Intervista a Jeanne Harris, executive research fellow e senior executive presso l’Accenture Institute for High Performance
La competizione si gioca su regole del tutto diverse dal passato. Le aziende più innovative impostano strategie e modelli di business avvalendosi della Business Intelligence e, in particolare, di strumenti e soluzioni che consentono loro di analizzare i dati. Un fenomeno che determina quella che comunemente viene definita data driven strategy ovvero una strategia basata su un approccio analitico. Per potere implementare una strategia di questo tipo occorrono competenze matematiche, statistiche e di gestione dei dati. Jeanne Harris, executive research fellow e senior executive presso l’Accenture Institute for High Performance (www.accenture.com), è convinta che i metodi analitici siano la vera killer application per raggiungere una reale posizione competitiva. Convinzioni che emergono chiaramente nei libri da lei scritti insieme a Tom Davenport e Bob Morison, Competing on Analytics: The New Science of Winning e Analytics at Work: Smarter Decisions, Better Results.
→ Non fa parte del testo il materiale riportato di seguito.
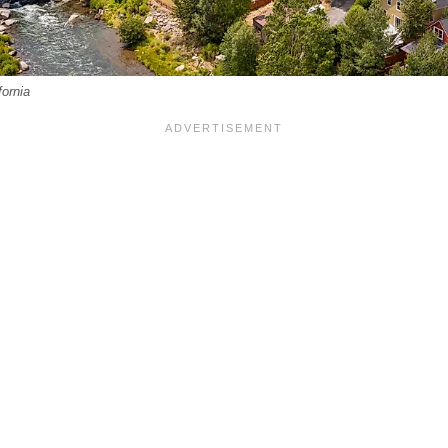
fornia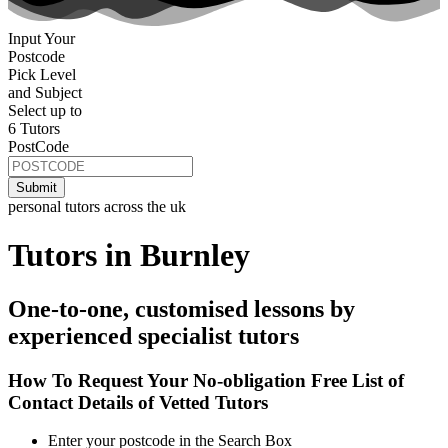
Input Your
Postcode
Pick Level
and Subject
Select up to
6 Tutors
PostCode
personal tutors across the uk
Tutors in Burnley
One-to-one, customised lessons by
experienced specialist tutors
How To Request Your No-obligation Free List of
Contact Details of Vetted Tutors
Enter your postcode in the Search Box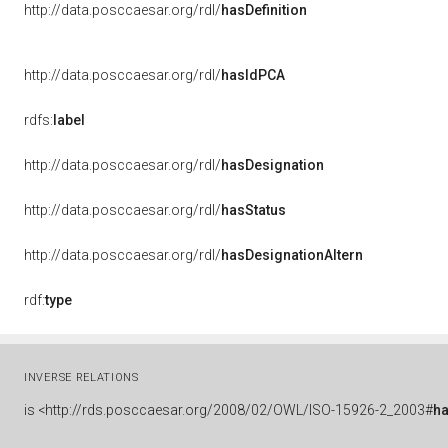
http://data.posccaesar.org/rdl/
hasDefinition
http://data.posccaesar.org/rdl/
hasIdPCA
rdfs:
label
http://data.posccaesar.org/rdl/
hasDesignation
http://data.posccaesar.org/rdl/
hasStatus
http://data.posccaesar.org/rdl/
hasDesignationAltern
rdf:
type
INVERSE RELATIONS
is
<http://rds.posccaesar.org/2008/02/OWL/ISO-15926-2_2003#
h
Secondo Harris, da noi intervistata in occasione di un incontro promosso da Accenture per i clienti italiani, l’obiettivo ultimo di una strategia fondata su un approccio analitico, dovrebbe prevedere la creazione di processi analitici integrati. Attualmente chi adotta metodi analitici lo fa in modo tattico e non strategico. La reale difficoltà e la vera sfida risiede nel riuscire a implementare una logica globale per tutti i processi di business, comprendere come le differenti azioni intraprese a livello di produzione, di logistica, di marketing, di vendita interagiscono le une con le altre. Il traguardo consiste, quindi, nel riuscire a creare un ambiente di simulazione che corrisponda effettivamente all’ambiente reale.
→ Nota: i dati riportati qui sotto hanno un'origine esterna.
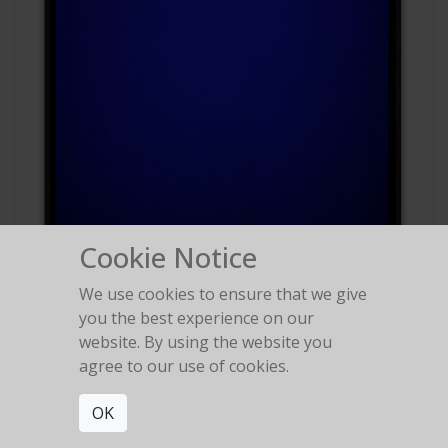
Cookie Notice
We use cookies to ensure that we give
#88
you the best experience on our
Polaroid Polachrome
website. By using the website you
agree to our use of cookies.
OK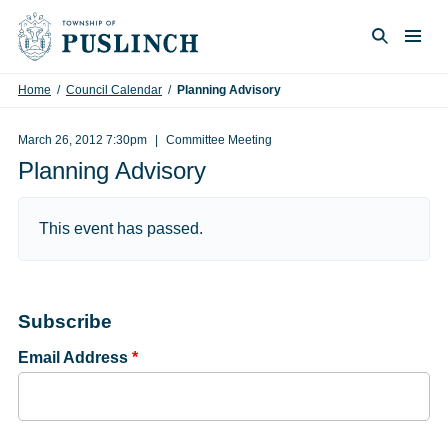
Skip to content
Togg
Search
Home
/
Council Calendar
/
Planning Advisory
March 26, 2012 7:30pm
Committee Meeting
Planning Advisory
This event has passed.
Subscribe
Email Address
*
«Chi ha intrapreso un percorso fondato su un approccio analitico ha avuto successo – sostiene Harris -. Le aziende che nascono nell’alveo di Internet, hanno nel proprio Dna una cultura data driven. Esistono ormai algoritmi che regolano processi di supply chain e il modo di essere sul mercato è progressivamente influenzato dalla Business Intelligence». Una cultura che invece non appare ancora pienamente presente in altri contesti organizzativi dove il problema di fondo è legato alla permanenza di comportamenti tradizionali e dove i processi decisionali sono scarsamente determinati da approcci analitici. «Non è un problema tecnologico, le risorse che permettono a un’azienda di prendere decisioni in base alle analisi dei dati esistono e possono essere acquisite e implementate con successo. Si tratta innanzitutto di sapere integrare più competenze, quelle strettamente analitiche e quelle di business. I sistemi di BI sono diversi da quelli transazionali. Questi ultimi automatizzano processi in base a dati oggettivi di produzione. L’output dei sistemi di Intelligence è invece determinato dalle domande che vengono poste in essere».
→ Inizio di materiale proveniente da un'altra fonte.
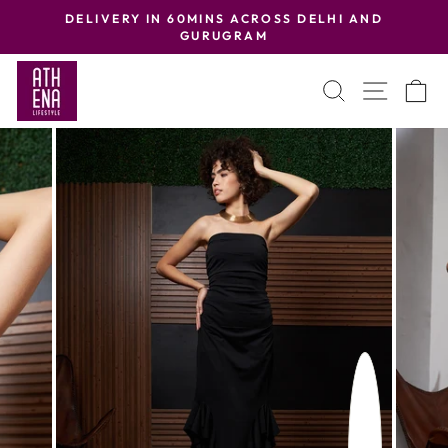
Skip
DELIVERY IN 60MINS ACROSS DELHI AND
to
GURUGRAM
Pause
content
slideshow
SEARCH
SITE
C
Per Harris la migliore risposta, in termini di supporto alle decisioni, nasce dalla correttezza delle domande che determinano l’analisi dei dati. «Il decision making deve essere compreso come un vero e proprio processo, stabilire connessioni organiche tra dati di origine diversa, trarre delle decisioni da modelli analitici strutturati. Raramente le aziende sono capaci di stabilire quali fattori devono essere associati a una certa decisione. Questa è la criticità di fondo che deve essere superata. A differenza del passato, oggi abbiamo la possibilità di analizzare dati in tempo reale, o in near real time, abbiamo le risorse tecnologiche che permettono di compiere analisi predittive. La crisi finanziaria che ha generato la debacle economica tende per esempio a cambiare le abitudini di acquisto dei consumatori, essenziale per un’azienda è capire come e in che modo rispondere alle mutate condizioni di mercato, in tempi rapidi e con efficacia. Pianificare la propria strategia rispetto alle evoluzioni attese – conclude Harris – è diventata condizione irrinunciabile di sostenibilità economica».